11 Jul 2013

Treasury suggests lifting pension age

10:10 pm on 11 July 2013

The Treasury says New Zealand does not face a fiscal crisis, but gradual changes are needed over time to cope with the demands of an ageing population.

In its third statement on the country's long-term fiscal position, the Treasury on Thursday again suggested lifting the age of eligibility for the pension from 65 to 67 to help alleviate rising costs pressure on the Government, saying changes are needed to avoid problems 20, 30 or 40 years from now.

Treasury Secretary Gabriel Makhlouf said he wants the report to promote a nationwide conversation about the need for change.

"What the Treasury wants to see done with this is a recognition that there are real fiscal pressures in the long-term and actually there are choices ... for all of us as a society and we should start addressing the choices and the issues.

"Have the conversation, have the debate - which we will participate in and hopefully everyone will participate in - and then we'll be in a better place to make recommendations.

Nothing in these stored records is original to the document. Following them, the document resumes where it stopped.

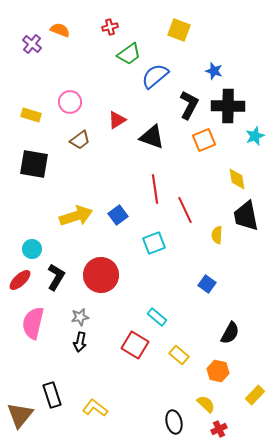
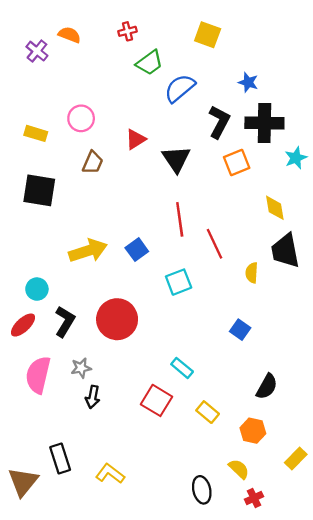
black triangle: (152, 137) -> (176, 159), turned 36
brown trapezoid: (80, 140) -> (93, 162), turned -30
gray star: (80, 317) -> (81, 368), moved

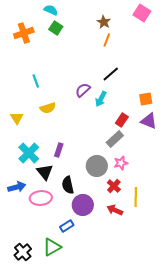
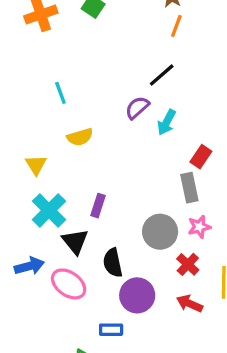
black line: (111, 74) -> (162, 75), moved
yellow triangle: (17, 118) -> (36, 165), moved
gray rectangle: (115, 139) -> (189, 188), turned -60
pink ellipse: (41, 198) -> (69, 284), turned 40
blue rectangle: (67, 226) -> (111, 330), turned 32

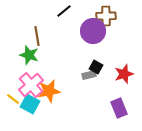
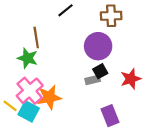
purple circle: (93, 31) -> (98, 46), moved
black square: (96, 67) -> (100, 71), turned 32
purple rectangle: (119, 108) -> (110, 116), moved

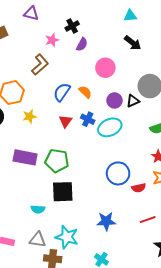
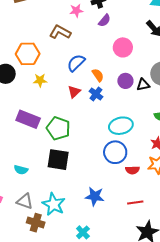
brown L-shape: (40, 65) -> (60, 32), turned -120
orange semicircle: (85, 92) -> (98, 75), moved
cyan ellipse: (110, 127) -> (121, 126), moved
cyan semicircle: (38, 209) -> (21, 170), moved

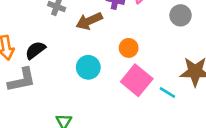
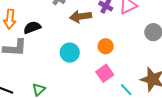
pink square: (137, 80) -> (105, 73), size x0.7

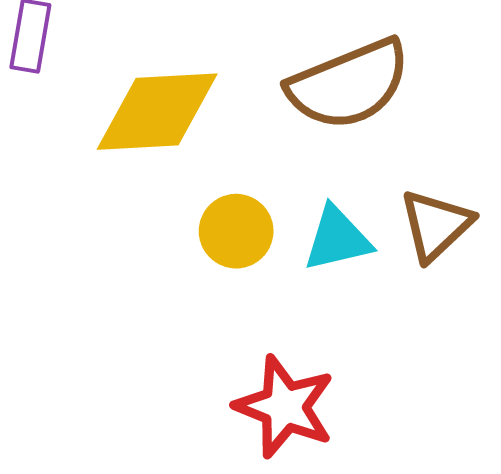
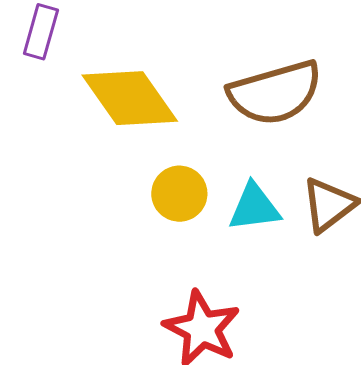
yellow diamond: (157, 112) -> (130, 98), turned 52

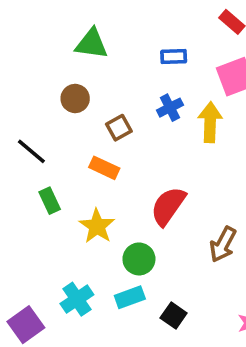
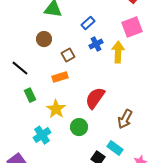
blue rectangle: (174, 57) -> (88, 23), moved, turned -40
orange rectangle: (104, 168) -> (60, 77), turned -42
cyan rectangle: (130, 297) -> (115, 148), moved, turned 56
cyan cross: (77, 299) -> (42, 135), moved

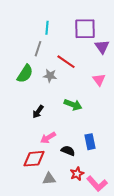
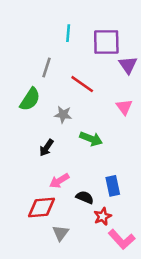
cyan line: (47, 28) -> (68, 33), moved
gray star: (50, 76) -> (63, 115), moved
red star: (77, 174) -> (103, 216), moved
gray triangle: (49, 179) -> (61, 233), turned -48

But at the moment ... there is no crisis."

Other options the Treasury has suggested - aside from tinkering with New Zealand Superannuation - include increasing the goods and services tax (GST) to 17.5% and slowing the rate of increase in health spending.

It said if New Zealand reverted to historical spending trends then healthcare and superannuation costs, as a proportion of economic activity, would rise dramatically.

But Finance Minister Bill English said on Thursday the report vindicates what the Government has been doing and there is no need to consider the Treasury options, including raising the age to get a pension.

"Treasury's long-term fiscal statements actually are reasonably optimistic, as what it shows is that with the kind of decisions the Government's made in the last five years it's had quite a big impact on the long-term fiscal outlook.

"And if we stick to the track we're on, then we would have the long-term outlook for government spending in reasonable control."